Definite clause grammar processing is based on difference lists. Difference lists are used to avoid incessantly appending lists. For instance with a production A --> BC, to test if a list is derived from A, we must test if it is the concatenation of a list derived from B with a list derived from C. This would mean every derivation step requires a concatenation (several for longer right-hand sides), typically of long lists. With difference list processing, we require no list concatenation at all!


A difference list in Prolog represents a list by using two lists. The idea is, for instance, to use lists [1,2 | Xs] and Xs to represent the list [1,2] = [1,2 | Xs] - Xs, the “difference”. And Xs can be any other list allowing it to change dynamically. The advantage is in concatenating difference lists since to append difference lists As-Bs and Bs-Cs, the result is simply As-Cs -- no concatenation, just another pairing.


When a Prolog program is consulted, a DCG rule such as

p(X, Y) --> q(X), r(X, Y), s(Y).

is translated into the normal Prolog clause

p(X, Y, L0, L) :- q(X, L0, L1), r(X, Y, L1, L2), s(Y, L2, L).

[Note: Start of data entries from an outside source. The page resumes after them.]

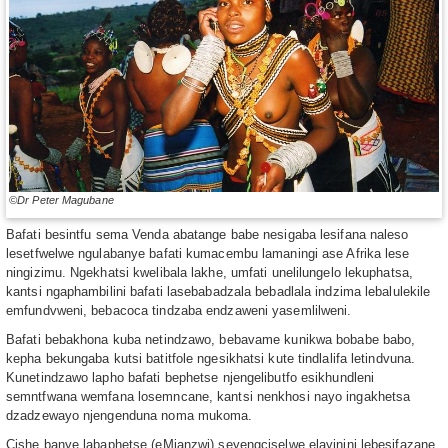
©Dr Peter Magubane
Bafati besintfu sema Venda abatange babe nesigaba lesifana naleso
lesetfwelwe ngulabanye bafati kumacembu lamaningi ase Afrika lese
ningizimu. Ngekhatsi kwelibala lakhe, umfati unelilungelo lekuphatsa,
kantsi ngaphambilini bafati lasebabadzala bebadlala indzima lebalulekile
emfundvweni, bebacoca tindzaba endzaweni yasemlilweni.
Bafati bebakhona kuba netindzawo, bebavame kunikwa bobabe babo,
kepha bekungaba kutsi batitfole ngesikhatsi kute tindlalifa letindvuna.
Kunetindzawo lapho bafati bephetse njengelibutfo esikhundleni
semntfwana wemfana losemncane, kantsi nenkhosi nayo ingakhetsa
dzadzewayo njengenduna noma mukoma.
Cishe banye labaphetse (eMianzwi) seyengciselwe elayinini lebesifazane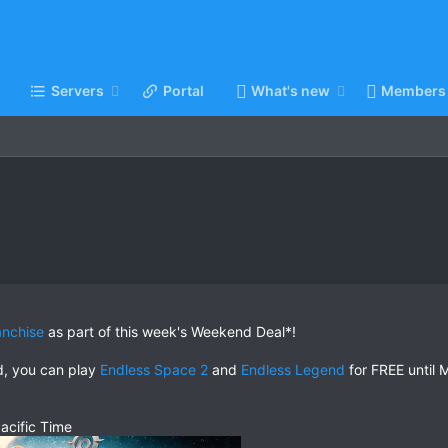
Servers
Portal
What's new
Members
anchise
as part of this week's Weekend Deal*!
ed, you can play
Endless Space 2
and
Endless Legend
for FREE until 
acific Time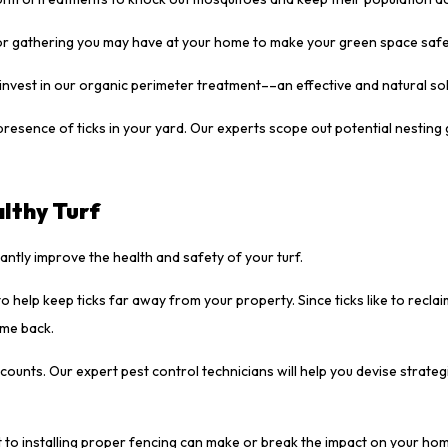
or gathering you may have at your home to make your green space safe
invest in our organic perimeter treatment––an effective and natural so
presence of ticks in your yard. Our experts scope out potential nestin
lthy Turf
tantly improve the health and safety of your turf.
o help keep ticks far away from your property. Since ticks like to reclai
ome back.
ounts. Our expert pest control technicians will help you devise strateg
 to installing proper fencing can make or break the impact on your hom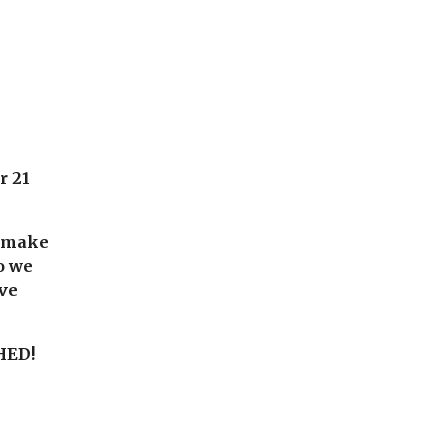
or
21
o make
o we
ive
HED!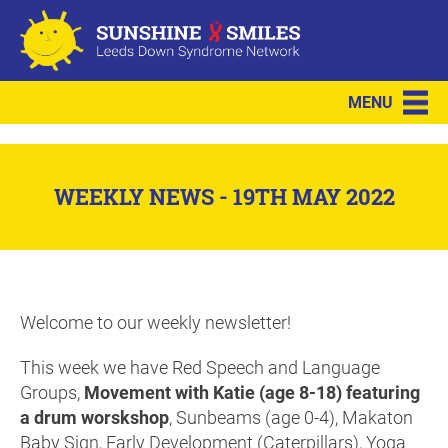
MENU
WEEKLY NEWS - 19TH MAY 2022
Welcome to our weekly newsletter!
This week we have Red Speech and Language
Groups,
Movement with Katie (age 8-18) featuring
a drum worskshop
, Sunbeams (age 0-4), Makaton
Baby Sign, Early Development (Caterpillars), Yoga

Supplied parameters (which are optional) X and Y are retained, and two additional difference list parameters are added at the end. Thus the interpretation is that p(X,Y) derives the initial portion of list L0 leaving L -- that is, p(X,Y) derives L0-L. The above clause is read as: list L0-L is derived by p(X,Y) if q(X) derives list L0 leaving L1, r(X,Y) derives L1 leaving L2, and s(Y) derives L2 leaving L. Then a query to check if some specific list As is derived using parameters 'a' and 'b' is entered as

?- p(a,b,As,[ ]).


Deriving literals is translated using the built-in predicate 'C'(L1, X, L2), read as “'C' derives list L1 leaving list L2 if L1 = [X | L2]”, and processing the single token X. It is defined (only internally) by the single clause

'C'([X|S], X, S).

The 'C' predicate is motivated by a rare technical situation but is used for all terminals to replace the use of an append operation;  it has been given the name upper-case C to avoid accidentally clashing with any ordinary or internal Prolog predicate name.


So, for instance, DCG

cmds(X) --> [go,to], label(X), [stop].

label(X) --> [X].

is translated as

cmds(X, S0, S) :- 'C'(S0, go, S1), 'C'(S1, to, S2),

                   label(X, S2, S3), 'C'(S3, stop, S).

label(X, S0, S) :- 'C'(S0,X,S).

and a corresponding query that succeeds is

?- cmds(L,[go,to,abc,stop],[ ]).

yes L = abc